Document images with source code

- Opening Delimiter -

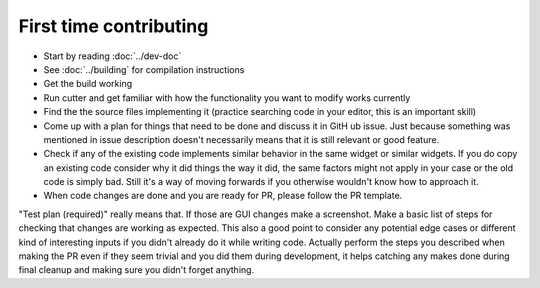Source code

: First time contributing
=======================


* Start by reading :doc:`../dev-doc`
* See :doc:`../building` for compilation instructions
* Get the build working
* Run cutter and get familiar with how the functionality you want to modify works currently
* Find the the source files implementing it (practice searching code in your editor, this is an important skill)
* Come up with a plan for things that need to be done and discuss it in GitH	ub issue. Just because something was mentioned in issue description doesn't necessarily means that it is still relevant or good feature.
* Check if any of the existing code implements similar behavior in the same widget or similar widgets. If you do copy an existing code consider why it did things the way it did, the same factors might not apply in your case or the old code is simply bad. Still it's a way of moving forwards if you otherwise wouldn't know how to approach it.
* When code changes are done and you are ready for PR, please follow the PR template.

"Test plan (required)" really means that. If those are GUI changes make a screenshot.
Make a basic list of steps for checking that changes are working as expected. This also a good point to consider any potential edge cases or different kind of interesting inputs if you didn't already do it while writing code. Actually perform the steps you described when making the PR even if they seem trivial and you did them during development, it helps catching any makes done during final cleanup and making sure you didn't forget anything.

- Closing Delimiter -

● **What you should do**:
Where does the string "means" appear in the records above? Return every line that holds it.

● **Final answer**:
* Come up with a plan for things that need to be done and discuss it in GitH	ub issue. Just because something was mentioned in issue description doesn't necessarily means that it is still relevant or good feature.
"Test plan (required)" really means that. If those are GUI changes make a screenshot.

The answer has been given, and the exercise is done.